La lumière est excessive. Les hommes courent acheter des foulards, et ce n’est pas pour se moucher. Dernier recours : l’éclipse, acrobaties célestes. Dans le carnaval cosmique, cet homme qui prend au sérieux son rôle de planète. On brûle le soleil en effigie, ironie du sort, plaisanteries d’esclaves. Qu’on ne rie pas trop. Les esclaves tournent maintenant autour de la meule qui moud du vide. Leur sueur enivre les astres, le soleil pansu se traîne dans la poussière des routes, un œil crevé s’ouvre dans le ciel et les cadavres rient, les épaules luisantes.

René Daumal, « La révolution en été » Le Contre-ciel


Je ne sais pas ce qui est ou n’est pas une réalité scientifique. Le pouvoir jette les mots sur nous pour dire ce qui est et n’est pas une réalité scientifique. Nous, on jette un regard sur tout cela en retour, comme en passant, presque avec pitié pour les insultes. Et moi, je regarde le contre-jour comme une réalité qui n’est pas scientifique, que la science explique par des lois qu’ignorent les contrevenants. Je me demande ce qui arrive aux corps célestes, ceux qui échappent à la loi ; je pense à ces coureurs de bois aventureux dans les limbes législatives du cosmos — et j’ai de la tendresse pour eux.

J’apprends ce soir que la langue arikara qui était parlée par une poignée d’hommes et de femmes dans la réserve de Fort Berthold, Dakota du Nord, s’est éteinte. C’est l’expression. Un marin disparait, une langue s’éteint. Un homme meurt. (Et un corps céleste ?) Au tournant du siècle, juste avant l’extinction de la dernière lueur, des hommes, ceux qui savent, ceux qui lisent les signes et les désignent pour ce qu’ils sont (autre chose que des signes), ont récolté la langue — comme les dernières gouttes d’une source mourante. (Est-ce qu’une source s’éteint ?). Quand ils ont veillé la dernière mourante, dernière à parler la langue, ils se sont tournés vers les enfants qui eux ne parlaient que la langue de ce monde-ci. Ils se sont penchés sur eux : ils leur ont dit : on va vous apprendre votre langue. Quelque part, des savants apprennent aux Arikaras une langue perdue, qui est la leur.

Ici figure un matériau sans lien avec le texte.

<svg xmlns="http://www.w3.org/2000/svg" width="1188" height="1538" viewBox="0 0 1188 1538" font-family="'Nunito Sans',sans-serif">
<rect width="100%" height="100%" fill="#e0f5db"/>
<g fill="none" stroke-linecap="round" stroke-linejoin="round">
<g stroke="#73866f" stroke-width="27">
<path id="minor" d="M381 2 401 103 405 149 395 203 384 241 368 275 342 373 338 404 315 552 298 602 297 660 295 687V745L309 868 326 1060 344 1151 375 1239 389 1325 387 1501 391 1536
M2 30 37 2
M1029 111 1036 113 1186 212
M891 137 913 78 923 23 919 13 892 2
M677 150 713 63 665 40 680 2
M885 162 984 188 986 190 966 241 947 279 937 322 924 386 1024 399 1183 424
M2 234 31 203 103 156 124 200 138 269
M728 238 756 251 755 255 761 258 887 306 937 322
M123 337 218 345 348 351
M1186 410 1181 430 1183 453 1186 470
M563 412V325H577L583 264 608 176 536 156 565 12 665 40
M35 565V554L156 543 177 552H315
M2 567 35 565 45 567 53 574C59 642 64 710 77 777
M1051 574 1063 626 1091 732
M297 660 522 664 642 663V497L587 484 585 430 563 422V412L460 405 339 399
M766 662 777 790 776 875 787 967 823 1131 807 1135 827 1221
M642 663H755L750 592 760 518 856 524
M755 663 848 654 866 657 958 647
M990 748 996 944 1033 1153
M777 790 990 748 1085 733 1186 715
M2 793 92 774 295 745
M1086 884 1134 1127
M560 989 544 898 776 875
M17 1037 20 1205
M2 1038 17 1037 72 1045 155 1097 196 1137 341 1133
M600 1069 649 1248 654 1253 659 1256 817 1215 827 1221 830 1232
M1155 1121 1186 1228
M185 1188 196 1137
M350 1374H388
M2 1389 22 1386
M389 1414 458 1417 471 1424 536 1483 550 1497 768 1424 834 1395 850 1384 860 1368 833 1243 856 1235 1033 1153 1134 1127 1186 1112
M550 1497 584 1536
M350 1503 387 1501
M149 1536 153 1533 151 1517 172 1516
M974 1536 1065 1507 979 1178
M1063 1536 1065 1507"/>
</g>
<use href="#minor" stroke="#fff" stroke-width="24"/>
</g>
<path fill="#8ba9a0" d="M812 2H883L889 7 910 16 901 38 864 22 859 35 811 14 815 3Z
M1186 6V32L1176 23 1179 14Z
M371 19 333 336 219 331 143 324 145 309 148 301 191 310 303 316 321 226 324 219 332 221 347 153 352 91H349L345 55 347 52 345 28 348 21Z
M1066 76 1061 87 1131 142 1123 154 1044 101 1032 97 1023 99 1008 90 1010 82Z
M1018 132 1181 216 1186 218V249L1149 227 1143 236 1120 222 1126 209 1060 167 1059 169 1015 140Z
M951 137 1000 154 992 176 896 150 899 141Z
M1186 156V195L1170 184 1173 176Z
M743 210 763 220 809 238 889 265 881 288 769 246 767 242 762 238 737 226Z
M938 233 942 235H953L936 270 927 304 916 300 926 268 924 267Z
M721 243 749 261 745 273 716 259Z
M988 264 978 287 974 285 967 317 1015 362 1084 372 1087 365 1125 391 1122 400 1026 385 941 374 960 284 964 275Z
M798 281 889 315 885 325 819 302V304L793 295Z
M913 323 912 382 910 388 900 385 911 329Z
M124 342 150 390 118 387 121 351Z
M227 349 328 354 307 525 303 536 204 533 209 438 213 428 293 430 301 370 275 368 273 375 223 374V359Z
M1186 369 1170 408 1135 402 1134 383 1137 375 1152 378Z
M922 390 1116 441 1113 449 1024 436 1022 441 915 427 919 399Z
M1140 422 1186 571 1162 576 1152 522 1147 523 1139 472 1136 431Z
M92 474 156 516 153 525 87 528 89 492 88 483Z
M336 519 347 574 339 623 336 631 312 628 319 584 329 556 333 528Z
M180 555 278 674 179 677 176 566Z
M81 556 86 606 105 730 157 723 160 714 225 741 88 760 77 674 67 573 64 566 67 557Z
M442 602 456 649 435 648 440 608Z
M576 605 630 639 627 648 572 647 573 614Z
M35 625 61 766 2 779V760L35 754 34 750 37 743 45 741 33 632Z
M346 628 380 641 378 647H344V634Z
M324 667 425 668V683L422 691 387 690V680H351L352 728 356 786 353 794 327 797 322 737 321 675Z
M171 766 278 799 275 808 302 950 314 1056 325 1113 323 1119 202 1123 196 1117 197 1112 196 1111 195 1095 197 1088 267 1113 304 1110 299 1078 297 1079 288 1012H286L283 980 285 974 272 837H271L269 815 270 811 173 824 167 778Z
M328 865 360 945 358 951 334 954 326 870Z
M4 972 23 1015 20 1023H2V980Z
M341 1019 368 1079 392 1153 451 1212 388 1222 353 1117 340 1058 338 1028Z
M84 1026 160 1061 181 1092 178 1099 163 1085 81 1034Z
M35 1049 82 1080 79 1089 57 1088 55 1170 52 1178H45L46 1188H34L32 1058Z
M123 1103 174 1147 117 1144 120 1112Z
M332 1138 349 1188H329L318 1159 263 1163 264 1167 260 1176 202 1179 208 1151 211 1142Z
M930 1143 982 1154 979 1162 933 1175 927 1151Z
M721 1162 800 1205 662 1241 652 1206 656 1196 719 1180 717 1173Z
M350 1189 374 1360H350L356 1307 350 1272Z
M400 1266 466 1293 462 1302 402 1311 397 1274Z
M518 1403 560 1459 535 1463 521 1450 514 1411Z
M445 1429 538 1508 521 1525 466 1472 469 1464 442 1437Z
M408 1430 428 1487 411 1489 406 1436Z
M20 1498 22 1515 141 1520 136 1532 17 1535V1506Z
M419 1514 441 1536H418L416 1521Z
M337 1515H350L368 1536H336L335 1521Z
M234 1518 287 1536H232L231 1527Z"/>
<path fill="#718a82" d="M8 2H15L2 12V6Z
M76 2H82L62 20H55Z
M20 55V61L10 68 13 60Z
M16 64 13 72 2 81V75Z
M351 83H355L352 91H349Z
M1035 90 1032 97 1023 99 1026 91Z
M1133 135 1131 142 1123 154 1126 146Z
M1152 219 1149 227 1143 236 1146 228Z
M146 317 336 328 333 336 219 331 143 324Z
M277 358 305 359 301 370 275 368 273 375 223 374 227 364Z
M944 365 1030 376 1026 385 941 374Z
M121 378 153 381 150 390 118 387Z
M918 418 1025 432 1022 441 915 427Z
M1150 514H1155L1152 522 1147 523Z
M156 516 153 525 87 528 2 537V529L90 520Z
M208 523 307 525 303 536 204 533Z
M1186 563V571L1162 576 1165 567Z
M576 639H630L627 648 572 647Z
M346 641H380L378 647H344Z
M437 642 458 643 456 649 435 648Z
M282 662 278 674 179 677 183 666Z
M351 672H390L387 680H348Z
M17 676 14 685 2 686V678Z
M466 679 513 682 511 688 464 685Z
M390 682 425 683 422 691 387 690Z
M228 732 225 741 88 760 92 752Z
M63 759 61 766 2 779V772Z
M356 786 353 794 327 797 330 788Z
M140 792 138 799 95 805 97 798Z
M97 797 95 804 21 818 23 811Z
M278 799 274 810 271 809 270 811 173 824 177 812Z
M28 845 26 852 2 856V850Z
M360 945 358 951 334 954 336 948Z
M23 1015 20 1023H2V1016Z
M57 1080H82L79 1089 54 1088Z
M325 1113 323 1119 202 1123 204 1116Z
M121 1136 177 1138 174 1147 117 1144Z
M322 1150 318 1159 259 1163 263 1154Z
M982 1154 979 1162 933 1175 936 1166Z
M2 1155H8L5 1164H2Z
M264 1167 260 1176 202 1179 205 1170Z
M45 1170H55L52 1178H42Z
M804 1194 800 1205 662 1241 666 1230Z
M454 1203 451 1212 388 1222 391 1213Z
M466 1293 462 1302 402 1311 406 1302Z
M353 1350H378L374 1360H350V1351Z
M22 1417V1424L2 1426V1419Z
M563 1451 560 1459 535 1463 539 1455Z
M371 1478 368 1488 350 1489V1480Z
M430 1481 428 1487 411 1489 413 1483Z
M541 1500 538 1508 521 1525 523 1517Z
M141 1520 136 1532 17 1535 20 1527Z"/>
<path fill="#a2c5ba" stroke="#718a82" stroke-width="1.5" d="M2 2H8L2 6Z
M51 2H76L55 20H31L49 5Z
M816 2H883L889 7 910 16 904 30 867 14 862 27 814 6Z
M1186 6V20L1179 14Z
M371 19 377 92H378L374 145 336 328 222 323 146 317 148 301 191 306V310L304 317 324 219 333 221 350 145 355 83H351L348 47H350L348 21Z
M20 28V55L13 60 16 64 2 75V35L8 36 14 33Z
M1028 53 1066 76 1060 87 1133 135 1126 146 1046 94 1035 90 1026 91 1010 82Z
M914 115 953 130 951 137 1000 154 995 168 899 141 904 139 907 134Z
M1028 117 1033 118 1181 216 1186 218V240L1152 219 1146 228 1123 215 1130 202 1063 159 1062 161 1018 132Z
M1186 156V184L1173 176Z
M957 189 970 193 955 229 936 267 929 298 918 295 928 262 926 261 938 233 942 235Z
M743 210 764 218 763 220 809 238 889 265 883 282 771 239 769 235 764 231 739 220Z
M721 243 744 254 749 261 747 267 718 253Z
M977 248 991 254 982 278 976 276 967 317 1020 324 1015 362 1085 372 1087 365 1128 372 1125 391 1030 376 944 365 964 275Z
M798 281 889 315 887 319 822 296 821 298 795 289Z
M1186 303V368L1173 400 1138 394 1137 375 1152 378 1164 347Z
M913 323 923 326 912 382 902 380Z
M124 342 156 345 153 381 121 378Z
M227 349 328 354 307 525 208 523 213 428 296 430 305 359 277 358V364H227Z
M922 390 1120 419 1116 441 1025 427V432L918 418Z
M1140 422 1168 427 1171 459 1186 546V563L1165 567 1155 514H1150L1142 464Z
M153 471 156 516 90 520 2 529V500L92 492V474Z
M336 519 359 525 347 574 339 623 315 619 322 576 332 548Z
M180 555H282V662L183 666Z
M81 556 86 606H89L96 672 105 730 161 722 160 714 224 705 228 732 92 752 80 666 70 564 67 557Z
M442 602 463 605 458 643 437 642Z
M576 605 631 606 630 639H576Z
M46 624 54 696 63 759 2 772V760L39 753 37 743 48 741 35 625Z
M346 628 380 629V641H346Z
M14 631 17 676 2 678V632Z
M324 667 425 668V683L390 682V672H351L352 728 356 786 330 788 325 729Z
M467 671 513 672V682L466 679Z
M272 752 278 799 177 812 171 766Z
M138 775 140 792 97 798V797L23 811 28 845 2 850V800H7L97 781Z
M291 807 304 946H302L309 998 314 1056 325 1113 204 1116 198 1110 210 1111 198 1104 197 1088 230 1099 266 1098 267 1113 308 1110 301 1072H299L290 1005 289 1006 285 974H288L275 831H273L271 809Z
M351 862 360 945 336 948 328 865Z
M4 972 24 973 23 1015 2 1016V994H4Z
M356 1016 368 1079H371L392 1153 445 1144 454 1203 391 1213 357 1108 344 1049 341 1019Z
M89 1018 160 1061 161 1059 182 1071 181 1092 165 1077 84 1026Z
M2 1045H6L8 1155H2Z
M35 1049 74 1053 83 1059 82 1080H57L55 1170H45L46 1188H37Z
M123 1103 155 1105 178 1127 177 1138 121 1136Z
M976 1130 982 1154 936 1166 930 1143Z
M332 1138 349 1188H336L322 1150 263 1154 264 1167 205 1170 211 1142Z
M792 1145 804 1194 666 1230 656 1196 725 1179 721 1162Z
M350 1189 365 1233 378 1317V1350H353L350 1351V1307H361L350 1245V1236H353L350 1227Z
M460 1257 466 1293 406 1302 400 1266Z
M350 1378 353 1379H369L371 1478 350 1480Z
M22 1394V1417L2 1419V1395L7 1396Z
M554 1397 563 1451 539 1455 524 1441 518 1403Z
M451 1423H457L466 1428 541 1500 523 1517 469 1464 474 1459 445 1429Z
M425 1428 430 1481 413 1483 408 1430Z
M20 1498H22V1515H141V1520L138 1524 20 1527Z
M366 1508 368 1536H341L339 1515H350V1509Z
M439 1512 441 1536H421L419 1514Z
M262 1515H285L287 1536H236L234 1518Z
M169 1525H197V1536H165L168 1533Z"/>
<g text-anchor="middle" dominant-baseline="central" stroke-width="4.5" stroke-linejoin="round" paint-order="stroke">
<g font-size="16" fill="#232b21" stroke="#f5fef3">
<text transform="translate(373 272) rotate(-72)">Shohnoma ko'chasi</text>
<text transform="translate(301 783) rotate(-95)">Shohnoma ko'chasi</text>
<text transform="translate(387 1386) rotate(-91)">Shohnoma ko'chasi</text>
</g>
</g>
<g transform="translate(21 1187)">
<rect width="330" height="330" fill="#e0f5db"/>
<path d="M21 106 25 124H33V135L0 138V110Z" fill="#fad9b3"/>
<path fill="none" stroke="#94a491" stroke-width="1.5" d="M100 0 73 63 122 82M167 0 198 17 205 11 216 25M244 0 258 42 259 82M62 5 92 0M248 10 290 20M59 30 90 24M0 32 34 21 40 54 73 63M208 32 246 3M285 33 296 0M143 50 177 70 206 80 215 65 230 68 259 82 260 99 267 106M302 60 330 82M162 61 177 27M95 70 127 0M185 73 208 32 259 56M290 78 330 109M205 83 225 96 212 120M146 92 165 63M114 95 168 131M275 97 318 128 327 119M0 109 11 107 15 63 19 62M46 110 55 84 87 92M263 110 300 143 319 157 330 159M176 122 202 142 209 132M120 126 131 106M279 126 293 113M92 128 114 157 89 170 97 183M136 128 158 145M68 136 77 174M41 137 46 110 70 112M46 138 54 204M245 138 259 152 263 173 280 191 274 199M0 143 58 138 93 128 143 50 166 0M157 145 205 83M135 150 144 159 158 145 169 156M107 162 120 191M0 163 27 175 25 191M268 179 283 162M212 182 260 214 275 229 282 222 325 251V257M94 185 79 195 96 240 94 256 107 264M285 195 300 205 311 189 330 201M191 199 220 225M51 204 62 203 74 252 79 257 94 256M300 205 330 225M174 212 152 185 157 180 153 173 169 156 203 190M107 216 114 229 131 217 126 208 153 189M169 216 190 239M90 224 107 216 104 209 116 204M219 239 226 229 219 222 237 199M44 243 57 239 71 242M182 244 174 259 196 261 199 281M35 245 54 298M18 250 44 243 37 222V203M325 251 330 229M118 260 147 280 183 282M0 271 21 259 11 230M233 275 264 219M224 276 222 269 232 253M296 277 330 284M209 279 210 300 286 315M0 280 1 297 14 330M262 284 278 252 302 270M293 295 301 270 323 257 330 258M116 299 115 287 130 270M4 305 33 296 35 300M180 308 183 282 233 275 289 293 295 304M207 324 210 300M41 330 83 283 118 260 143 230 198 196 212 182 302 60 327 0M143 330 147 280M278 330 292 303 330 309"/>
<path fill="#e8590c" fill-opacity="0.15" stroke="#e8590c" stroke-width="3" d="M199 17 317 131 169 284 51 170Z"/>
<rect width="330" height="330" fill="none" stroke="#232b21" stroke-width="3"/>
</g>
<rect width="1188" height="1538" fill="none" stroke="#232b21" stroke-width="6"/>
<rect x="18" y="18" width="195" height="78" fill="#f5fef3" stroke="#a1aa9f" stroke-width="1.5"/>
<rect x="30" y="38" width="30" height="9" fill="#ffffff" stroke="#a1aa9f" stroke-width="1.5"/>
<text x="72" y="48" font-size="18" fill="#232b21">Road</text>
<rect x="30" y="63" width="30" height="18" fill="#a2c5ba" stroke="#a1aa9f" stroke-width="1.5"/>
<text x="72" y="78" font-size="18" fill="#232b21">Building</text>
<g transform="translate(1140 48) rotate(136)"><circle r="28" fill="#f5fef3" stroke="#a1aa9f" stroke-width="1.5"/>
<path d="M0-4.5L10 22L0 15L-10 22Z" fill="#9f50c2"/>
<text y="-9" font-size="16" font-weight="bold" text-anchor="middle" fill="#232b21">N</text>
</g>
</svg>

Je regarde le ciel avec cette pensée des révolutions toujours naissantes de leur disparition. Celles qui ne cessent de tournoyer dans ces corps là-haut, dans les nôtres. Celles qui parlent les langues mortes : il y avait douze mots pour dire la neige, et aucun pour nommer l’avion. Il y aura cent mots pour dire : ce que j’ai perdu est seul ce qui m’appartient à jamais.